An Empirical Study of Large Language Models for Type and Call Graph Analysis

Large Language Models (LLMs) are increasingly being explored for their potential in software engineering, particularly in static analysis tasks. In this study, we investigate the potential of current LLMs to enhance call-graph analysis and type inference for Python and JavaScript programs. We empirically evaluated 24 LLMs, including OpenAI's GPT series and open-source models like LLaMA and Mistral, using existing and newly developed benchmarks. Specifically, we enhanced TypeEvalPy, a micro-benchmarking framework for type inference in Python, with auto-generation capabilities, expanding its scope from 860 to 77,268 type annotations for Python. Additionally, we introduced SWARM-CG and SWARM-JS, comprehensive benchmarking suites for evaluating call-graph construction tools across multiple programming languages. Our findings reveal a contrasting performance of LLMs in static analysis tasks. For call-graph generation in Python, traditional static analysis tools like PyCG significantly outperform LLMs. In JavaScript, the static tool TAJS underperforms due to its inability to handle modern language features, while LLMs, despite showing potential with models like mistral-large-it-2407-123b and GPT-4o, struggle with completeness and soundness in both languages for call-graph analysis. Conversely, LLMs demonstrate a clear advantage in type inference for Python, surpassing traditional tools like HeaderGen and hybrid approaches such as HiTyper. These results suggest that while LLMs hold promise in type inference, their limitations in call-graph analysis highlight the need for further research. Our study provides a foundation for integrating LLMs into static analysis workflows, offering insights into their strengths and current limitations.

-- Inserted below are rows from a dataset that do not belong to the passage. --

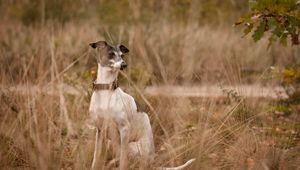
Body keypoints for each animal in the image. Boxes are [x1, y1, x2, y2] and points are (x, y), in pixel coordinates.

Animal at [88, 40, 195, 169]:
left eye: (122, 55)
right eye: (111, 54)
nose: (124, 65)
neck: (106, 90)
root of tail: (152, 162)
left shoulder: (124, 129)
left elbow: (123, 161)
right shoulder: (100, 131)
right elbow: (95, 158)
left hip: (132, 146)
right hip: (110, 143)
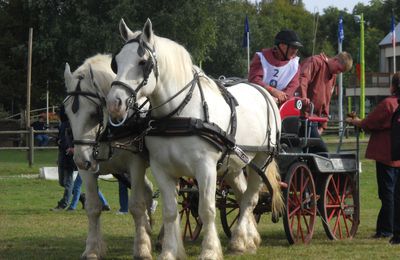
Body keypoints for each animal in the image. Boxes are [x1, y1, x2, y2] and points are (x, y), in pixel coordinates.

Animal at [63, 53, 154, 258]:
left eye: (93, 113)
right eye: (66, 113)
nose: (79, 160)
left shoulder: (136, 164)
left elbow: (136, 206)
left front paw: (142, 249)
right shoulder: (87, 170)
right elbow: (93, 207)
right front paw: (92, 249)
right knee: (149, 191)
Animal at [105, 19, 282, 258]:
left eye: (143, 62)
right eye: (116, 63)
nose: (114, 104)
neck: (179, 113)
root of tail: (262, 91)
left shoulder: (205, 168)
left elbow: (206, 210)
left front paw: (210, 251)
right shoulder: (161, 169)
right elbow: (171, 211)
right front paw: (169, 252)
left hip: (261, 160)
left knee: (250, 199)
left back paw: (238, 241)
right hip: (233, 164)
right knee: (242, 195)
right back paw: (247, 239)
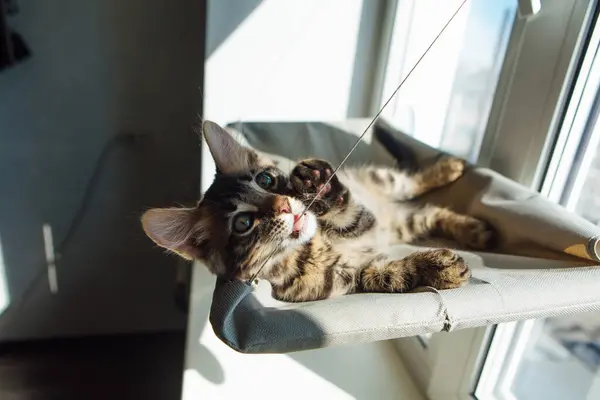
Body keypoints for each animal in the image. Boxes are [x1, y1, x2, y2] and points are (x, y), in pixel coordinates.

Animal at [142, 122, 496, 304]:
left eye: (266, 180)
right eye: (243, 223)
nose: (284, 205)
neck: (313, 247)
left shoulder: (360, 219)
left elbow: (347, 211)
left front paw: (318, 184)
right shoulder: (345, 279)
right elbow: (390, 274)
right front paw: (440, 268)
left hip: (386, 183)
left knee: (414, 184)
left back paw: (453, 174)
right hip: (403, 223)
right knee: (430, 212)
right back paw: (476, 230)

翻译：大型语言模型（LLMs）在软件工程领域，特别是静态分析任务中的潜力正日益受到探索。本研究调查了当前LLMs在增强Python和JavaScript程序的调用图分析与类型推断方面的潜力。我们使用现有及新开发的基准测试，对24个LLMs进行了实证评估，包括OpenAI的GPT系列以及LLaMA和Mistral等开源模型。具体而言，我们增强了TypeEvalPy（一个用于Python类型推断的微基准测试框架），使其具备自动生成能力，将其覆盖范围从860个类型标注扩展到77,268个Python类型标注。此外，我们引入了SWARM-CG和SWARM-JS，这是用于评估跨多种编程语言的调用图构建工具的综合基准测试套件。我们的研究结果揭示了LLMs在静态分析任务中表现出的对比性。在Python的调用图生成方面，传统的静态分析工具（如PyCG）显著优于LLMs。在JavaScript中，静态工具TAJS由于无法处理现代语言特性而表现不佳，而LLMs（尽管在mistral-large-it-2407-123b和GPT-4o等模型中显示出潜力）在两种语言的调用图分析中，在完备性和可靠性方面均存在困难。相反，LLMs在Python的类型推断方面展现出明显优势，超越了HeaderGen等传统工具以及HiTyper等混合方法。这些结果表明，尽管LLMs在类型推断方面前景广阔，但它们在调用图分析中的局限性凸显了进一步研究的必要性。我们的研究为将LLMs集成到静态分析工作流奠定了基础，并深入揭示了其优势与当前局限。